The main Syrian political opposition group in exile has agreed to attend peace talks starting next week in Switzerland.

The National Coalition said delegates meeting in Turkey on January 18 had voted in favor of participating in what would be the first direct talks between the opposition and the government of Bashar al-Assad to end nearly three years of war that has left over 100,000 dead.

U.S. Secretary of State John Kerry welcomed the vote in Istanbul, calling it a "courageous decision."

In a statement, Kerry added that Washington will push to bring to an end the worst abuses of the Assad regime, including its use of "SCUD missiles, barrel bombs, and horrific weapons used against civilians."

In a speech after the vote, the leader of the National Coalition, Ahmad al-Jarba, said they are heading to the conference "without any bargain regarding the principles of the revolution and we will not be cheated by Assad's regime."

However, analysts say many Coalition members are reluctant to attend, pointing to the fact some 40 coalition delegates boycotted the two-day meeting in Istanbul.

Some in the coalition don't want to take part in any talks unless there are guarantees Assad will have no role in any transitional authority.

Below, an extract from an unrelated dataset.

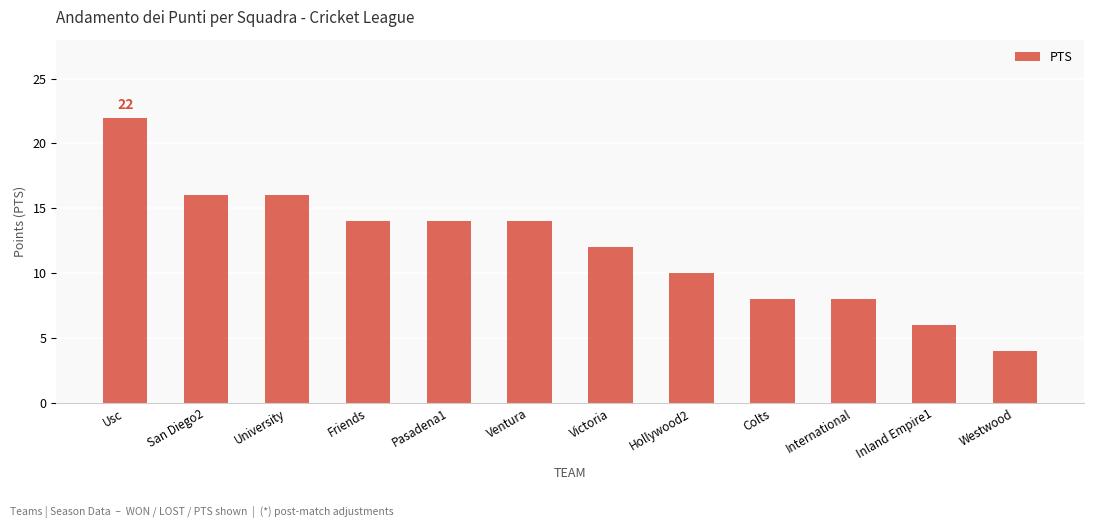

What is the change in value from Usc to Colts?

-14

Although Islamic rebel groups reject any talks with the government, the head of the Western-backed Supreme Military Council, General Salim Idris, said in a statement that he backs "a solution that guarantees a political transition of power."

He called upon Coalition officials heading to Geneva to demand that Assad and his top officials leave power, have no role in Syria's future and set up a transitional government "with full powers."

Major Issam el-Rayyes, a spokesman for the Syrian Revolutionary Front, also said they back a political solution that would include Assad leaving power.

The Syrian government has already said it will attend the peace talks in Switzerland.

However, Damascus says the focus of the talks should not be the creation of a transitional authority, but rather the fight against "terrorism," the term the government uses to describe its battle with increasingly radical rebels.

The United States and Russia have been trying to hold the peace conference since last year. Both sides finally agreed to sit together at the negotiating table after dropping some of their demands.

More than 35 countries will gather in the Swiss cities of Montreux and Geneva from January 22 for talks on setting up a transitional government to lead the country, in line with a 2012 deal.